Is it just me or do his handles seem pretty weird?


----------



## thehessian

I posted this reply on another forum:

"I've got a gyuto in his Journeyman series, which uses 1095 carbon steel. It's a simple steel, but a solid performer that has proven itself in outdoor knives.

Haven't had the gyuto for too long, so I can't comment on long-term use, but it's ground very thin and cuts exceptionally well. A little more flexible than I usually like, but that's probably just a function of its thinness and doesn't detract from its usability for me.

It's a real beauty, too.

Joel is a really nice guy and a superb craftsman. I hope his knives get more popular in Foodie circles."

One thing I would add is that I don't believe outsourcing the heat treat connotes a mid-tech knife. Everything else is done in his shop and without benefit of CNC, so far as I know.


----------



## rockbox

There is no true definition of mid-tech. However, the DT mid-tech has more steps done in house than the CBs and cost about half the price. At around the same price, I can get a some of the knife makers here to make me a true custom knife. I don't knock people for liking a particular knife, but* personally* I don't think the CB stuff is a particularly good value. You can get a mizu honyaki or and damascus Ealy for not much more.


----------



## AFKitchenknivesguy

I thought WS was carrying them? Either way the guy has some great marketing going on. I was shocked by the $600 price tag though. His name has floated around in the forums for a couple years now, but never builds steam. To me, that says a lot. We are some pretty loose billed folks, so for no one to drop the change to try one out says a lot. Maybe if he changed his steel and started participating here to learn more about what kitchen knife folks look for things would change? And as far as this statement, "I've got a gyuto in his Journeyman series, which uses 1095 carbon steel. It's a simple steel, but a solid performer that has proven itself in outdoor knives."...what makes it a gyuto (marketing?) and not a chefs? Interchangeable at times to makers trying to immitate j-makers but is that the case here? Also, 1095 is not a bad steel, but you made an important point...outdoor knives and kitchen knives are apples and oranges. Just because teak makes a good outdoor furniture wood doesn't mean I want to make a cutting board out of it.

SOURCE DATA:

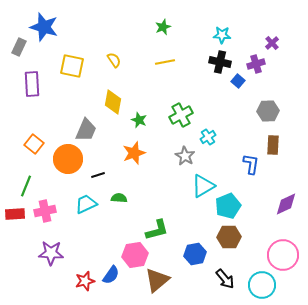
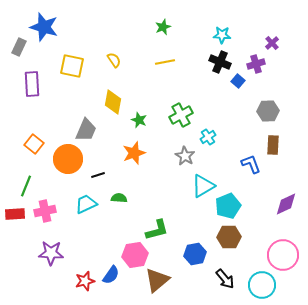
black cross at (220, 62): rotated 10 degrees clockwise
blue L-shape at (251, 164): rotated 30 degrees counterclockwise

TO BE DONE:
1 > In the knife forum thread, what steel is used in the Journeyman series gyuto?
2 > Write a continuation of the knife forum thread, starting after its last post.
The data above has no part in this work.

ANSWERS TO THE EXERCISE:
1 > 1095 carbon steel.

2 >
----------



## thehessian

What additional steps are done in-house? (Not a challenge, I'm genuinely curious.)

I concede that there are better deals than CB, but for me, that's not always the bottom line. If certain desirable features and design elements are present on a particular knife, then I'm in.

Edited to add:

AFKitchenknivesguy: I took the liberty of calling it a gyuto based on the overall shape (the geometry is similar to many Japanese knives, which was one of the immediately appealing factors for me). Not to mention the fact that the term is common parlance around these parts. Joel doesn't use the term, so far as I'm aware.

Good analogy with the teak example. Maybe you're right. So far my experience has been that it's a very serviceable knife. Perhaps he'll change his carbon choice if he gets enough negative feedback on it.


----------



## WildBoar

Having a couple of demanding pro cooks put one through it's paces would sure help his cause. Too many knives out there for less $ that have been proven to be good performers. For a non-damascus carbon, the price of entry is a bit high unless his knives have been building a good track record in the kitchen. Only a few kitchen knife makers have a reputation good enough to support higher prices.


----------



## SpikeC

I find 1095 an odd choice for a high end knife. There are so many other choices in carbon steel that provide better performance.


----------



## Lefty

WildBoar said:


> Having a couple of demanding pro cooks put one through it's paces would sure help his cause. Too many knives out there for less $ that have been proven to be good performers. For a non-damascus carbon, the price of entry is a bit high unless his knives have been building a good track record in the kitchen. Only a few kitchen knife makers have a reputation good enough to support higher prices.


 
I will agree 100% that his knives haven't been tried by any of us, and that for the money, I'd go another obvious direction.
However, just because he hasn't been "discovered" by us, or involved in a passaround here doesn't mean he isn't floating knives around with chef's elsewhere.
He has brooklyn on his doorstep and the other boroughs in his backyard. I guarantee he's getting input from somewhere. TRUST ME on this one.


----------



## AFKitchenknivesguy

Lefty said:


> I will agree 100% that his knives haven't been tried by any of us, and that for the money, I'd go another obvious direction.
> However, just because he hasn't been "discovered" by us, or involved in a passaround here doesn't mean he isn't floating knives around with chef's elsewhere.
> He has brooklyn on his doorstep and the other boroughs in his backyard. I guarantee he's getting input from somewhere. TRUST ME on this one.


 
Actually, he was discovered by us almost two years ago. No one pulled the trigger to buy one, so no feedback was ever given. To my memory, the steel and design were the major drawbacks...can't remember what he charged then but it was near the price now.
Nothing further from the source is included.